Some critics, notably John Kay, the former director of the Institute for Fiscal Studies, fear that UBI would be too expensive.

Kay said: “If you do the numbers, either the basic income is unrealistically low or the tax rate to finance it is unacceptably high. End of story.”

However, the likes of Shadow Chancellor John McDonnell remain convinced of the benefits.

In March last year, when asked about Labour’s proposal to roll out UBI he said:

“The reason we’re doing it is because the social security system has collapsed. We need a radical alternative and we’re going to examine that.

“We want to do it in areas that have been hit hard by austerity.

“We’ll look at options, run the pilots and see if we can roll it out. If you look at the Finland pilot it says it didn’t do much in terms of employment but did in terms of wellbeing – things like health. It was quite remarkable.

“And the other thing it did was increase trust in politicians, which can’t be a bad thing.”

The think tank Compass has suggested the total cost of the UBI would be as high as £300bn. For them, UBI can deliver social justice in a manner that is fit-for-purpose in a modern economy.

Compass have stated: “The basic income would update the British system of social security for the 21st century. All households would enjoy greater certainty about future income, directly tackling growing economic and social insecurity.”

Studies conducted by HMRC in 2017 concluded that Manchester has one of the highest rates of child poverty by local authority area in the UK, with 35.5% of children under 16 living in poverty.

Alarmingly, this figure is concurrent with the situations facing a host of cities in the north of England. In Liverpool, the same report claims that 32.7% of children under 16 were living in poverty, with the figure in Sheffield around 25%.

McDonnell does concede that the idea is undoubtedly left-field, however, he feels with the right strategy the scheme could make a real difference to families in the North.

“Of course it’s a radical idea,” he said.

“But I can remember, when I was at the trade unions – campaigning for child benefit and that’s almost like UBI – you get a universal amount of money just based on having a child.

“UBI shares that concept. It’s about winning the argument and getting the design right.”


Some have argued in the past that such a programme would effectively lead to the dismantling of the welfare state, however, these fears were quickly rebuffed by experts such as Guy Standing, the founder and co-president of the Basic Income Earth Network.

He is in favour of maintaining benefits for the most vulnerable people in society even with the introduction of UBI, something he stresses is affordable.

“There is no reason why a city or country could not afford to have a basic income for everybody,” says Standing.
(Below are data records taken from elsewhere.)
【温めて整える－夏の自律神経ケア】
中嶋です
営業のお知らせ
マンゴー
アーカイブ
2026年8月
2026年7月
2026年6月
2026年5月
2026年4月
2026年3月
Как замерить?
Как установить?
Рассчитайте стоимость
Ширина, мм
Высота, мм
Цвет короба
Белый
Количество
“In Britain, tax reliefs for the wealthy and corporations come to about £400bn a year – this by itself could be used to pay for a basic income for everybody.

“It’s not something that is unaffordable – it’s a matter of priorities.”
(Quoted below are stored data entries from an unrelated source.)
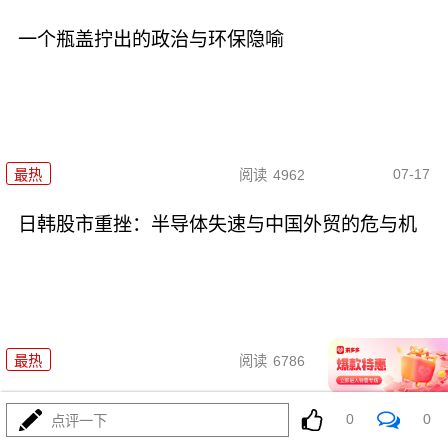
一个瓶盖拧出的政治与环保隐喻
07-17
最热
阅读
4962
日韩股市重挫：半导体失速与中国外贸的危与机
07-16
最热
阅读
6786
日韩股市重挫：全球资本市场的
0
0
点评一下
多米诺骨牌效应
Although no fee has been disclosed regarding how much those involved in such a scheme would stand to receive per week, it is worth noting that in March of last year, McDonnell came out in agreement with a proposal put forward by the New Economics Foundation (NEF) think tank who posited that a figure of £48.08 a week should be paid to every adult over the age of 18 earning less than £125,000 a year.

This would be on top of any pre-existent benefits anyone currently receives. The NEF’s proposal outlined that the cash would not replace benefits and would not depend on employment, something Guy Standing confirmed was entirely achievable.

The NEF’s blueprint, which forecasts that some 88% of all adults would see their post-tax income rise or stay the same while helping to lift 200,000 families across the country out of poverty, has also been welcomed by the Green Party’s Caroline Lucas.

In Manchester, currently 1 in 47 children are homeless according to the housing charity Shelter. Nationwide, at least 135,000 children were thought to be homeless or in temporary accommodation across Britain on Christmas day in December – the highest number for 12 years.

Perhaps, UBI could offer the catalyst for turning the tide in this most appalling of situations.